How THON Feeds The Dancers
Everyone in the BJC watches as the people in hot pink shirts flood the floor with delicious treats for the dancers. The menu goes up on the screen and most of us are left wondering where all the food comes from, how its prepared, and who puts it together. We decided to dig deeper and find out how THON feeds the hungry dancers throughout the weekend.
According to Hospitality Dancer Meals Captains PJ Tatano and Swati Sankar, most of the food collected for THON comes from donors. Hospitality Committee members keep in contact with local business throughout the year to build relationships and secure donations not only for THON, but for smaller events like the Family Carnival. “We’ve recieved donations from Campus Catering, Irving’s, Subway, Hotel State College, and one of our newest donors is Fiddlehead,” Sankar said. Food donations are huge to THON’s success, ensuring that food costs don’t have to come out of the total.
The Dancer Meal Captains didn’t stop there. For the first time this year, the captains met up with a nutritionist from University Health Services to make sure the meals were not only delicious, but healthy and energy-boosting. Tatano danced in THON last year, and recalled what the food was like in the past. “I know what it was like to dance in THON, and I think that helps us to know what kind of food we really should have. We want them to have the right amount of protein and things like that. We want to give the dancers the best chance possible to succeed.”

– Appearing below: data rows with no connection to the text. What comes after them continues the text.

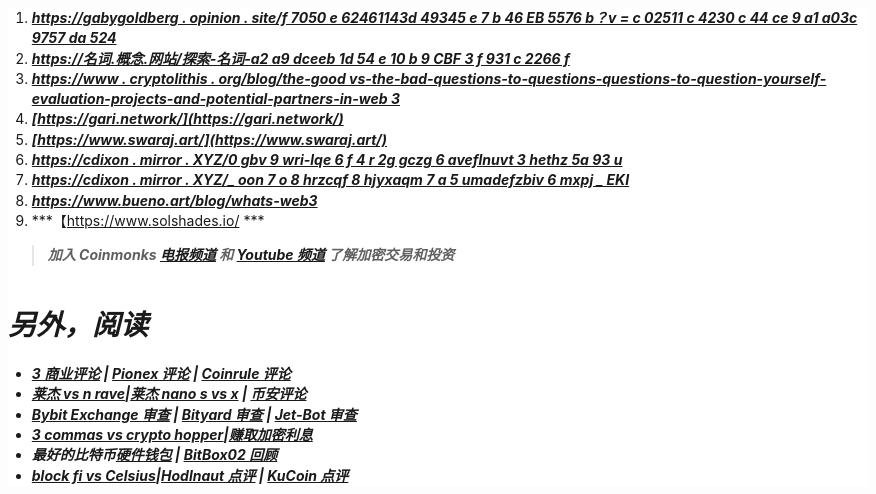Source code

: 1.  ***[https://gabygoldberg . opinion . site/f 7050 e 62461143d 49345 e 7 b 46 EB 5576 b？v = c 02511 c 4230 c 44 ce 9 a1 a03c 9757 da 524](https://gabygoldberg.notion.site/f7050e62461143d49345e7b46eb5576b?v=c02511c4230c44ce9a1a03c9757da524)***
2.  ***[https://名词.概念.网站/探索-名词-a2 a9 dceeb 1d 54 e 10 b 9 CBF 3 f 931 c 2266 f](https://nouns.notion.site/Explore-Nouns-a2a9dceeb1d54e10b9cbf3f931c2266f)***
3.  ***[https://www . cryptolithis . org/blog/the-good vs-the-bad-questions-to-questions-questions-to-question-yourself-evaluation-projects-and-potential-partners-in-web 3](https://www.cryptoaltruism.org/blog/the-good-vs-the-bad-questions-to-ask-yourself-when-evaluating-projects-and-potential-partners-in-web3)***
4.  ***[https://gari.network/](https://gari.network/)***
5.  ***[https://www.swaraj.art/](https://www.swaraj.art/)***
6.  ***[https://cdixon . mirror . XYZ/0 gbv 9 wri-lqe 6 f 4 r 2g gczg 6 aveflnuvt 3 hethz 5a 93 u](https://cdixon.mirror.xyz/0GBv9WRI-LQE6F4r2gGczG6AVeFlNuvt3HETHZ5A93U)***
7.  ***[https://cdixon . mirror . XYZ/_ oon 7 o 8 hrzcqf 8 hjyxaqm 7 a 5 umadefzbiv 6 mxpj _ EKI](https://cdixon.mirror.xyz/_OOn7o8hRzcQF8HJYxaQM7a5uMaDeFzBIv6mxpJ_EKI)***
8.  ***https://www.bueno.art/blog/whats-web3***
9.  ***【https://www.solshades.io/ ***

> ****加入 Coinmonks* [*电报频道*](https://t.me/coincodecap) *和* [*Youtube 频道*](https://www.youtube.com/c/coinmonks/videos) *了解加密交易和投资****

# ***另外，阅读***

*   ***[3 商业评论](/coinmonks/3commas-review-an-excellent-crypto-trading-bot-2020-1313a58bec92) | [Pionex 评论](https://coincodecap.com/pionex-review-exchange-with-crypto-trading-bot) | [Coinrule 评论](/coinmonks/coinrule-review-2021-a-beginner-friendly-crypto-trading-bot-daf0504848ba)***
*   ***[莱杰 vs n rave](/coinmonks/ledger-vs-ngrave-zero-7e40f0c1d694)|[莱杰 nano s vs x](/coinmonks/ledger-nano-s-vs-x-battery-hardware-price-storage-59a6663fe3b0) | [币安评论](/coinmonks/binance-review-ee10d3bf3b6e)***
*   ***[Bybit Exchange 审查](/coinmonks/bybit-exchange-review-dbd570019b71) | [Bityard 审查](https://coincodecap.com/bityard-reivew) | [Jet-Bot 审查](https://coincodecap.com/jet-bot-review)***
*   ***[3 commas vs crypto hopper](/coinmonks/3commas-vs-pionex-vs-cryptohopper-best-crypto-bot-6a98d2baa203)|[赚取加密利息](/coinmonks/earn-crypto-interest-b10b810fdda3)***
*   ***最好的比特币[硬件钱包](/coinmonks/hardware-wallets-dfa1211730c6) | [BitBox02 回顾](/coinmonks/bitbox02-review-your-swiss-bitcoin-hardware-wallet-c36c88fff29)***
*   ***[block fi vs Celsius](/coinmonks/blockfi-vs-celsius-vs-hodlnaut-8a1cc8c26630)|[Hodlnaut 点评](/coinmonks/hodlnaut-review-best-way-to-hodl-is-to-earn-interest-on-your-bitcoin-6658a8c19edf) | [KuCoin 点评](https://coincodecap.com/kucoin-review)***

The Hospitality Committees feed the dancers nine meals over the course of THON weekend. The meals don’t run on a strict schedule, and Tatano and Sankar say that it usually depends on what is happening on the floor at the time. “Normally the dancers are very excited to be fed. They love their food,” Sankar said.
If meals become too spaced out, “heavy snacks” like peanut butter and jelly are offered to break up the space. For the past three years, the committees worked to develop the “Special Dietary Needs Program,” which accommodates any dancers with allergies. Dancers can bring their own food to the hospitality kitchen a few days in advance where it will be stored for them. When meal times come around, they can head to one of the two snack bars near the kitchen where their food will be prepared exactly how they want it. Dancers can also get other snacks like sandwiches and granola, free of cost.
“People just see us the ones who feed people everybody, but we’ve been working to provide the dancers and everyone on the floor with more options for less money,” the pair said. “Food fuels the dancers, and food is so important to making sure they’re there for the kids.”